For Yuliia Shyshkina and Nataliia Udovyehenko, who just started work at Eclipps Hair Café on New Westminster's Sixth Street, their new jobs mark the end of a long journey from their Ukrainian homeland..
The two hairstylists are among 190,000 Ukrainians who have immigrated to Canada in the last year after the Russian invasian in February 2022. Shyshkina was travelling in France as a theatre hairstylist when the war broke out. Finding she had become a refugee, she took up an invitation from a Ukrainian friend who had already settled in Maple Ridge.
She came to B.C. in June with about 2,000 euros on her.
“We all believed, ‘OK, two or three months and [the war] will be finished,’” she said. “And now it’s been a year and it’s not ended. I guess we all feel helpless and useless. But my point is, I want a better life for me and a better life for my family.”

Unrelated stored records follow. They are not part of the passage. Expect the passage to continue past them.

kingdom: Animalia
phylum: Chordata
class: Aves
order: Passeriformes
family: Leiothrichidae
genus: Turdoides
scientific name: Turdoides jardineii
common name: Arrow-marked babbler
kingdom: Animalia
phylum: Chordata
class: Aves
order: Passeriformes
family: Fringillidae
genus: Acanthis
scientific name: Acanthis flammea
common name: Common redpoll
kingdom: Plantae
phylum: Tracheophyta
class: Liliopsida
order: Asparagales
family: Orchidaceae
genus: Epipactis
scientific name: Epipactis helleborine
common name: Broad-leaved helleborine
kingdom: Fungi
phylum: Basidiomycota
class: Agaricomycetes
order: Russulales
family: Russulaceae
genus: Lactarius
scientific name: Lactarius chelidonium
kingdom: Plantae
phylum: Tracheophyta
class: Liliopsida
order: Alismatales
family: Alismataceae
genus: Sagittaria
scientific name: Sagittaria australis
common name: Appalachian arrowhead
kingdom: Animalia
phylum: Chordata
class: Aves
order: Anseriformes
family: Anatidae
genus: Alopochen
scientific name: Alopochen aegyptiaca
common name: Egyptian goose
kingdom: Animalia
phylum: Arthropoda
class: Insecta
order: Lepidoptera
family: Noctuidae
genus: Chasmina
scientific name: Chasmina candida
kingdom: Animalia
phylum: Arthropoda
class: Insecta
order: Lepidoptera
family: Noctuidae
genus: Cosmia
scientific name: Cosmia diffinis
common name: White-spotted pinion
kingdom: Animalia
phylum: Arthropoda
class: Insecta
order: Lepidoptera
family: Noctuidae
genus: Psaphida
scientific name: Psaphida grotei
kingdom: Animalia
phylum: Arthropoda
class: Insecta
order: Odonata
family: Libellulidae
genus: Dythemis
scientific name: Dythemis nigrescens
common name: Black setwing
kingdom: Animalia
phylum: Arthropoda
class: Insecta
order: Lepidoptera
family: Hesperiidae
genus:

Udovyehenko was also out of the country when war with Russia erupted. After landing a job as a hairstylist on a cruise ship, she was in Turkey when the war broke out. “I was lucky,” she said.
Udovyehenko said she was attracted to Canada’s political stability and the fact that it’s a land of immigrants. So far, she finds a smaller city like New Westminster more relaxed than the fast pace of big-city Kyiv.
While Shyshkina misses her family, her friends, and her dogs in Kyiv, she said she’s happy to have a fellow Ukrainian co-worker by her side.
“We support each other a lot, “she said. “She’s only been here a month, so I try to help her with what I know about the country.”
Udovyehenko said she believes the war in Ukraine is a representation of freedom against tyranny to the rest of the world. “It’s about a world-system, not just about Ukraine and Russia.”